Unfortunately, those same masks impede the projection of sound waves. Masks can slightly muffle the human voice. For the majority of people, it’s not a problem. But if hearing loss is a problem for you and muffled voices are suddenly all around you, it may be difficult for you to hear anything being said.

Your Brain Compensates For Hearing Loss

But your trouble understanding people wearing masks probably isn’t simply because voices are muffled. There’s more going on than that. The thing is, the brain is, to some extent, adept at compensating for fluctuations in sound quality.

Without you recognizing it, your brain utilizes contextual information to help you comprehend what’s being said, even if you can’t hear it. Your brain will synthesize physical clues like facial expressions, body language, and especially lip movements to compensate for anything it can’t hear.

Many of these visual indicators are hidden when someone is wearing a mask. You can’t see the shape of somebody’s lips or the position of the mouth. You don’t even know if they are frowning or smiling.

Mental Fatigue

Without that added input, it’s more difficult for your brain to compensate for the audio clues you aren’t receiving automatically. So mumbling is probably all you will hear. Even if your brain can, somehow, make sense of what was said, your brain will get tired.
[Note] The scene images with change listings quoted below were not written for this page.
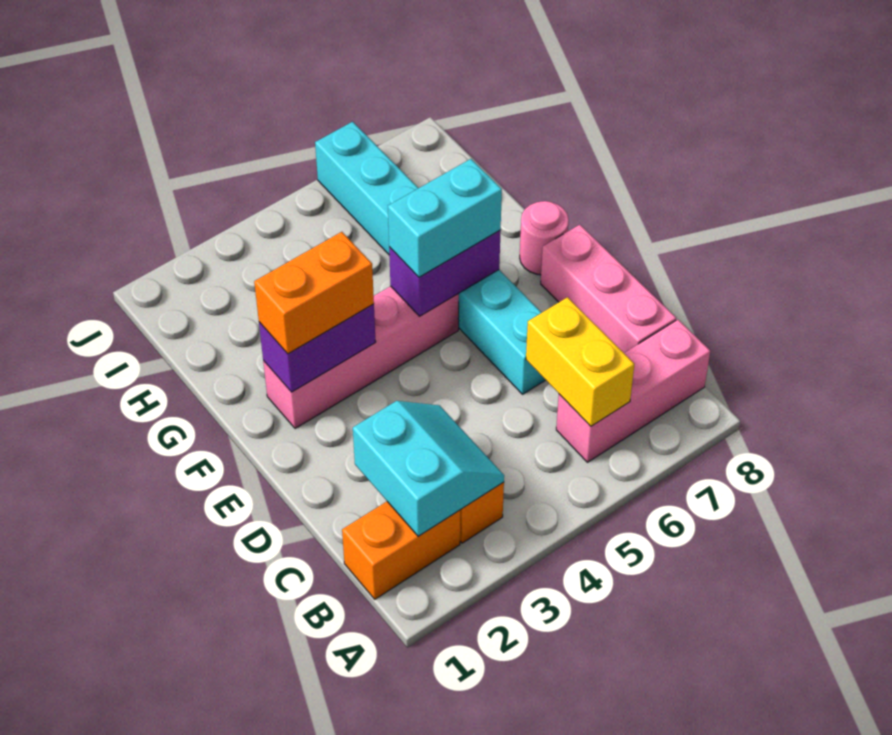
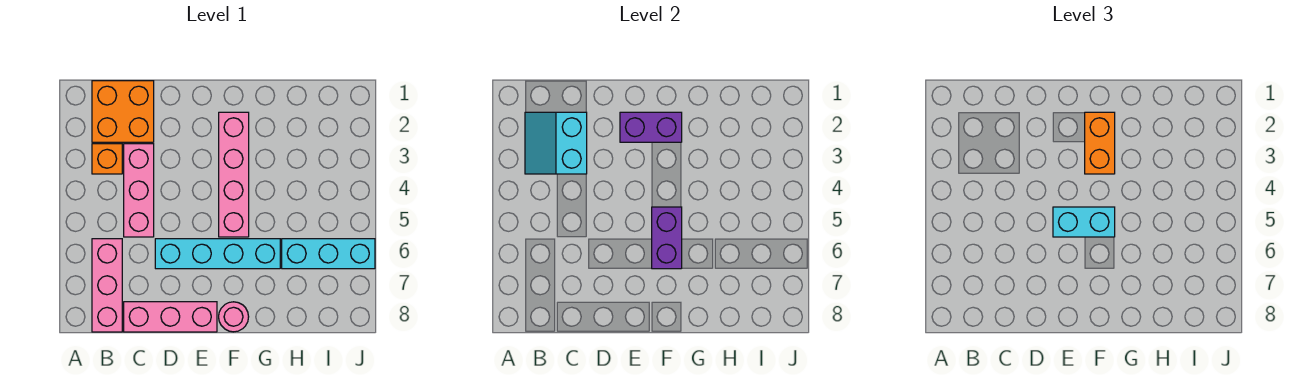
orange 1x2 brick [342,502,460,599] -> orange 2x2 brick [92,81,154,142]
cyan 2x2 slope [353,401,504,536] -> cyan 2x2 slope turned to [525,112,587,174]
yellow 1x2 brick [526,297,634,426] -> none
none -> pink 1x3 brick [124,144,154,237]
purple 1x2 brick [259,304,376,392] -> purple 1x2 brick turned to [620,112,682,142]
cyan 1x2 brick [388,159,502,277] -> cyan 1x2 brick turned to [1053,207,1115,237]

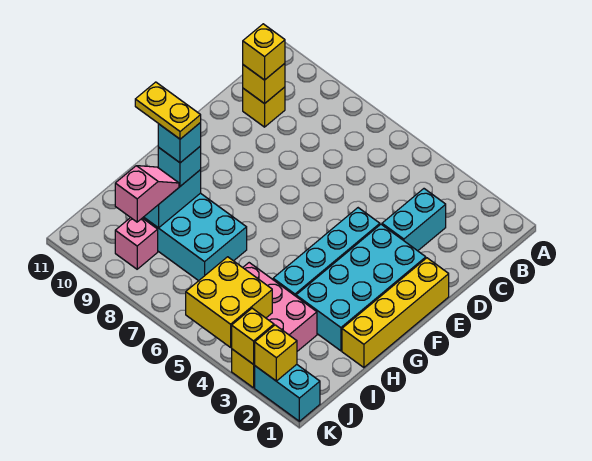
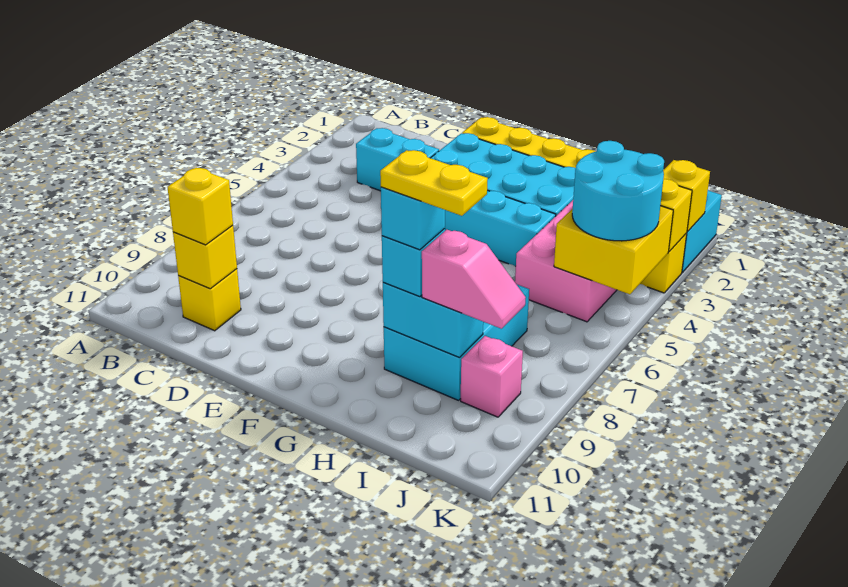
yellow 1x2 plate [135,82,201,139] -> yellow 1x2 plate turned to [380,150,488,216]
pink 1x2 slope [115,166,179,222] -> pink 1x2 slope turned to [422,230,526,329]
none -> cyan 2x2 round brick [572,141,664,241]

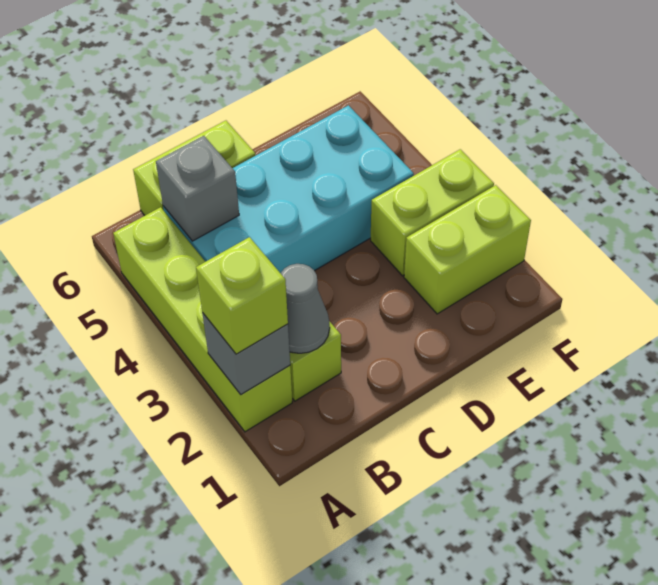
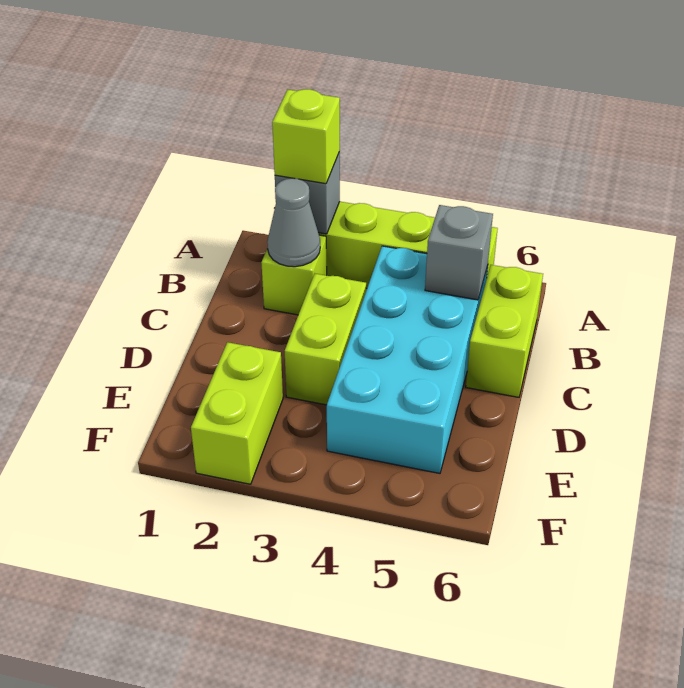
lime 1x2 brick [371,149,494,276] -> lime 1x2 brick moved to [285,274,366,405]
Under regular circumstances, a continually compensating brain can cause considerable mental exhaustion, sometimes resulting in irritability or loss of memory. Your brain will become even more exhausted when everyone is wearing a mask (but keep it on because it’s essential for community protection).

Hearing Solutions

The pandemic is uncovering hearing loss by bringing these issues into focus. Hearing loss typically advances gradually over time and may not have been detected in other circumstances. In the early phases of hearing loss we normally don’t even detect it and frequently start raising the volume on our devices (you may not even know you’re doing it).

This is why coming in to see us on a regular basis is so important. Because of the kinds of screenings we do, we can identify problems with your hearing early, frequently before you observe it yourself.

If you’re having a tough time understanding what people are saying when they’re wearing a mask, this is especially true. We can help you discover strategies to help you navigate a masked world. Hearing aids, for example, can provide significant benefits, allowing you to recover a lot of your functional hearing range. Hearing aids will make it a lot easier to hear, and understand the voices behind the masks.

Keep Your Mask on

As the pandemic exposes hearing loss, it’s essential to remember you will need to keep your mask on. Masks save lives and are often mandated. The last thing we should do, no matter how tempting, is take off our mask.

So schedule an appointment with us, use your hearing aid, and leave your mask on. These efforts will inevitably improve your quality of life, and help keep you safe, as well.

The site information is for educational and informational purposes only and does not constitute medical advice. To receive personalized advice or treatment, schedule an appointment.